**Work order**. Of the lines below, write out exactly those from the line with "Classification with Linear" through the line with "This exercise shows", both included, and skip the rest.

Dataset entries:
· · ·
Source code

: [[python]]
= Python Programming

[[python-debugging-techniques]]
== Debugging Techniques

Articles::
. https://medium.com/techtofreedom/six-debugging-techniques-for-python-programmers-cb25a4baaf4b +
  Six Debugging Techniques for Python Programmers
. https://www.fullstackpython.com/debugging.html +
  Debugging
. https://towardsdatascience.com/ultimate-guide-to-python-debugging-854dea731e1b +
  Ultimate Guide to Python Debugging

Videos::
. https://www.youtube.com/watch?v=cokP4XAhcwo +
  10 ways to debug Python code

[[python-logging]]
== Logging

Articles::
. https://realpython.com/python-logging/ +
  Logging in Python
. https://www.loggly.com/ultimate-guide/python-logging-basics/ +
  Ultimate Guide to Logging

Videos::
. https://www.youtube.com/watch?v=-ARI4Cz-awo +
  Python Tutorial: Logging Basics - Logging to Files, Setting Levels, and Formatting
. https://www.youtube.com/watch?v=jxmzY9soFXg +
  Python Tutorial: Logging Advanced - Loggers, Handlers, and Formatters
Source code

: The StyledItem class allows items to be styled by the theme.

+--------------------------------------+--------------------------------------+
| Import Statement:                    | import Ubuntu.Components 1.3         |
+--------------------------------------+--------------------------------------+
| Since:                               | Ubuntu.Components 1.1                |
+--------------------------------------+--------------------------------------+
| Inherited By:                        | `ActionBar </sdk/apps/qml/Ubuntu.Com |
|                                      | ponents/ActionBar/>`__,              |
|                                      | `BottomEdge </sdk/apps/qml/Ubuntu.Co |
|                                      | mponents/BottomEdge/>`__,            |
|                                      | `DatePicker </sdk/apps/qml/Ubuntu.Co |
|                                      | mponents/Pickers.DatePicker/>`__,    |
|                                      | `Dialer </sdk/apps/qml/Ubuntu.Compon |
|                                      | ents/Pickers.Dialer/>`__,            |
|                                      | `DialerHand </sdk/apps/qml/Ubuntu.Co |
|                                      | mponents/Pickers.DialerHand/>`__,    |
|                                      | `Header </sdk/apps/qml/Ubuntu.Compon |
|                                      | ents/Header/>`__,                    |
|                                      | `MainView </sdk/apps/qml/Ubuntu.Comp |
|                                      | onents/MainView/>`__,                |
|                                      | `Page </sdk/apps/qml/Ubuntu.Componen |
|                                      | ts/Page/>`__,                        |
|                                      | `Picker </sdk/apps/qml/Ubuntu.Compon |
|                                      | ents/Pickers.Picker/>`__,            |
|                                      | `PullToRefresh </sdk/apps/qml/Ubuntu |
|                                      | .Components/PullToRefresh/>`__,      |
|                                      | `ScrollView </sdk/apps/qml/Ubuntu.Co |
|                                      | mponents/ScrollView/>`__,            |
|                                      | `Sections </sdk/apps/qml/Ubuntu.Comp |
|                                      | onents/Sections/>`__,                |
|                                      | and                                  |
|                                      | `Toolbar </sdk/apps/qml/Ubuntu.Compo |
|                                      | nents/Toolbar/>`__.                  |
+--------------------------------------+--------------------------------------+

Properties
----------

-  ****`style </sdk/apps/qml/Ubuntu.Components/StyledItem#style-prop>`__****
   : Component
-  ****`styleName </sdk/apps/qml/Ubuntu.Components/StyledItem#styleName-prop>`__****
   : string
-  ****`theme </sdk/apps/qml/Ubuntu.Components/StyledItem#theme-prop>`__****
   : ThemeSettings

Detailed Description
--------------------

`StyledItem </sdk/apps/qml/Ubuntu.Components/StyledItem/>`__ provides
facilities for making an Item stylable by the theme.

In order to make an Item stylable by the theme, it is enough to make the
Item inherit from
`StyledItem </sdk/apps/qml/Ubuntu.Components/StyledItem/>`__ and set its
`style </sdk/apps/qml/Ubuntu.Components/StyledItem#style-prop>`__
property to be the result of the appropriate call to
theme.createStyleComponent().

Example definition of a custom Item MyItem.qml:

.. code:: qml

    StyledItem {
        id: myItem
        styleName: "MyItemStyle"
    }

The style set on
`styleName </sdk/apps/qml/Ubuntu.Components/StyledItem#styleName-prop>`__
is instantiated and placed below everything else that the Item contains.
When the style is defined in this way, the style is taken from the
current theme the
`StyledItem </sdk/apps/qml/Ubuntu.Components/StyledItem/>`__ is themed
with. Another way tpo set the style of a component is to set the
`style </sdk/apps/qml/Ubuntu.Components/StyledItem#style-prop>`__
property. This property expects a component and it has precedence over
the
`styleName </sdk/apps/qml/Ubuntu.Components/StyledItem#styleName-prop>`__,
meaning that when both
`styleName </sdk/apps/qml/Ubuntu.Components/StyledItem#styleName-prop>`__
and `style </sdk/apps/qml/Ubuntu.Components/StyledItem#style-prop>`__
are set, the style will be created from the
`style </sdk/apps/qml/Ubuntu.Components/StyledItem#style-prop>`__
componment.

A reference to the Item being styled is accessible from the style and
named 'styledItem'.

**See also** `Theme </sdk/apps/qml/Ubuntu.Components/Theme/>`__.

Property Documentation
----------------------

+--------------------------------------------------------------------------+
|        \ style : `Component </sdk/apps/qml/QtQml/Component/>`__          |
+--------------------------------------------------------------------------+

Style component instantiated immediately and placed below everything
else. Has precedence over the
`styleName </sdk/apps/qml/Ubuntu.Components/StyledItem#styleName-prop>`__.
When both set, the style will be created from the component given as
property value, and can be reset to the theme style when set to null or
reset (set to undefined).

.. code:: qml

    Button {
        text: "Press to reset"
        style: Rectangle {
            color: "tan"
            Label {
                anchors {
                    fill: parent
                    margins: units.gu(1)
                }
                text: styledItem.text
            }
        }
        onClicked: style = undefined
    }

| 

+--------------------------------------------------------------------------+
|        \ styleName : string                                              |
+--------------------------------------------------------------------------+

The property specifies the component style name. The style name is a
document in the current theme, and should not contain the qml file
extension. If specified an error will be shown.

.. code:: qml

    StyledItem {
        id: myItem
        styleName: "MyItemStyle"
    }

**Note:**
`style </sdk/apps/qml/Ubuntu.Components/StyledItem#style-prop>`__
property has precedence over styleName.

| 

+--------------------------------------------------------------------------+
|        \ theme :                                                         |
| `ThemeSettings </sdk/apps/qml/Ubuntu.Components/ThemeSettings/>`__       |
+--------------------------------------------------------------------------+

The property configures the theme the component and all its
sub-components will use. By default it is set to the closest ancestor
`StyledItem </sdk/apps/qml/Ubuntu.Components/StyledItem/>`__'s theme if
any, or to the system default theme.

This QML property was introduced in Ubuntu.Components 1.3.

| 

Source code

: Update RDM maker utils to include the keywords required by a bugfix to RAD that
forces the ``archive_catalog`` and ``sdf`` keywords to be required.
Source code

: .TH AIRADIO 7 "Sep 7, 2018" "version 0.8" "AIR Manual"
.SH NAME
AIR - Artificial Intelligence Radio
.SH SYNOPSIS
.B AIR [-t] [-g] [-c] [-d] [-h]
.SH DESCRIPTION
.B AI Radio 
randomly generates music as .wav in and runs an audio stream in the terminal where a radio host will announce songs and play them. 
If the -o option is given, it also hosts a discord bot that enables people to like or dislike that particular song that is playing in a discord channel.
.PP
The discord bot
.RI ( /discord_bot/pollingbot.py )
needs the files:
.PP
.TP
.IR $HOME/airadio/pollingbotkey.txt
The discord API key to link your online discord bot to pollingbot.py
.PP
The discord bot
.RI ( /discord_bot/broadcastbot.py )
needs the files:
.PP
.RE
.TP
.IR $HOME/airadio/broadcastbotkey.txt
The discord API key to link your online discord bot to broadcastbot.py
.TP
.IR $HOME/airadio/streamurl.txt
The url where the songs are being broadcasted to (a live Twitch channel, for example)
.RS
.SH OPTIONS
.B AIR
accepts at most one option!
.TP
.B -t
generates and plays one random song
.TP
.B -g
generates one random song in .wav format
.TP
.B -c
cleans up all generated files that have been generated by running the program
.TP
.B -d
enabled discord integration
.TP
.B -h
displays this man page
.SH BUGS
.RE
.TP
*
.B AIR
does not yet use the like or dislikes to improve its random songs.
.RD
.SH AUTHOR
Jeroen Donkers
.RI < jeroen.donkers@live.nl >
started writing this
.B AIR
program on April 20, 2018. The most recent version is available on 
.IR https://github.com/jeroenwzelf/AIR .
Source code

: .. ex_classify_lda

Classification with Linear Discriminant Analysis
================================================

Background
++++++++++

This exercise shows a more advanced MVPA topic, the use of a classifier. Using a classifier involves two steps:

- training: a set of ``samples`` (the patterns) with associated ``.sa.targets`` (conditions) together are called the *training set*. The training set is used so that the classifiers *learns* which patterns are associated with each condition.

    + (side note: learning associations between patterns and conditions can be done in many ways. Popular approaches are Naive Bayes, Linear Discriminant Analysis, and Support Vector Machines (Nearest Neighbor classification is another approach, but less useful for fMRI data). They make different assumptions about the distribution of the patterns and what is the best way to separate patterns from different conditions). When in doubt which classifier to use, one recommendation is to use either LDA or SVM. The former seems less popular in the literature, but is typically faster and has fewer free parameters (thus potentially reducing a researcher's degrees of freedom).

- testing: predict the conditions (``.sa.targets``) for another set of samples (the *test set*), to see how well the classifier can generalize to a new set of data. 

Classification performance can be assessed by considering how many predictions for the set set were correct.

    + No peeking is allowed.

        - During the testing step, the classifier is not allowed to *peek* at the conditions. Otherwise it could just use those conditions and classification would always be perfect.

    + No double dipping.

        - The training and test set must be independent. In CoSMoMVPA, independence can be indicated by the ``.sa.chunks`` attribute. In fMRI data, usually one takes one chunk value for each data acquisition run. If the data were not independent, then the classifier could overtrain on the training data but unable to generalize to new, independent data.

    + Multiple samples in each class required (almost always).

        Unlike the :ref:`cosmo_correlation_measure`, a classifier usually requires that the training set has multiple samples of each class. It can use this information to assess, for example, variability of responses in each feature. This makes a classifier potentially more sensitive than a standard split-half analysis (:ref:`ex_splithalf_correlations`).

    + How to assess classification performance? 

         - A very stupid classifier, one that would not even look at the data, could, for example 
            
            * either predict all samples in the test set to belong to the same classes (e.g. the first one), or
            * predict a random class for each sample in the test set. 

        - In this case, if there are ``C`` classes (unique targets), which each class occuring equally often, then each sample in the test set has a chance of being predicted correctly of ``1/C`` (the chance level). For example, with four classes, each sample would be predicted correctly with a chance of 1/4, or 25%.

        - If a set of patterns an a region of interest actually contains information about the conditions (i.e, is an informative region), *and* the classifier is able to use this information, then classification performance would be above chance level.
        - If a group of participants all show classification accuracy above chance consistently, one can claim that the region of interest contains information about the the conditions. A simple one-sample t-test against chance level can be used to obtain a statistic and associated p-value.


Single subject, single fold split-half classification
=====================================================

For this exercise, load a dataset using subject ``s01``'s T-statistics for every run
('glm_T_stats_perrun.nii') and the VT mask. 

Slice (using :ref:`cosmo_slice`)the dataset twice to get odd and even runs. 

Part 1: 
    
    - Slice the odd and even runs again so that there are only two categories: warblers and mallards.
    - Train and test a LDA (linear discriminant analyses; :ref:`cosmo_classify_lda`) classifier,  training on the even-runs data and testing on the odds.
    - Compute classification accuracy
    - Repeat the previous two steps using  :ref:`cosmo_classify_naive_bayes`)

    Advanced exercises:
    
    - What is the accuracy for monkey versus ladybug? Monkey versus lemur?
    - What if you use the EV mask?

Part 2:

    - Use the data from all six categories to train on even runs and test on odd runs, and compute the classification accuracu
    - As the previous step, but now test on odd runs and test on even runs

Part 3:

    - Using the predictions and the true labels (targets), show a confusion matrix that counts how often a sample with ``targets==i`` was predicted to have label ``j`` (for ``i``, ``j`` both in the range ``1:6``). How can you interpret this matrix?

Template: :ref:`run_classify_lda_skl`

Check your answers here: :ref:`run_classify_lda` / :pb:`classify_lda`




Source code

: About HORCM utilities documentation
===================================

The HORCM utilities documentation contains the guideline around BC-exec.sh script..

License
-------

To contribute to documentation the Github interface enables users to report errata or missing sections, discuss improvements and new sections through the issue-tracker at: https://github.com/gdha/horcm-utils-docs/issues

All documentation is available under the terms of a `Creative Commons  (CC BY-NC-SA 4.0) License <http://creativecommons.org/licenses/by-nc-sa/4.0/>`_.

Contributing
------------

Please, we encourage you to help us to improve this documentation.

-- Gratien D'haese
· · ·
**Response area**.
Classification with Linear Discriminant Analysis
================================================

Background
++++++++++

This exercise shows a more advanced MVPA topic, the use of a classifier. Using a classifier involves two steps:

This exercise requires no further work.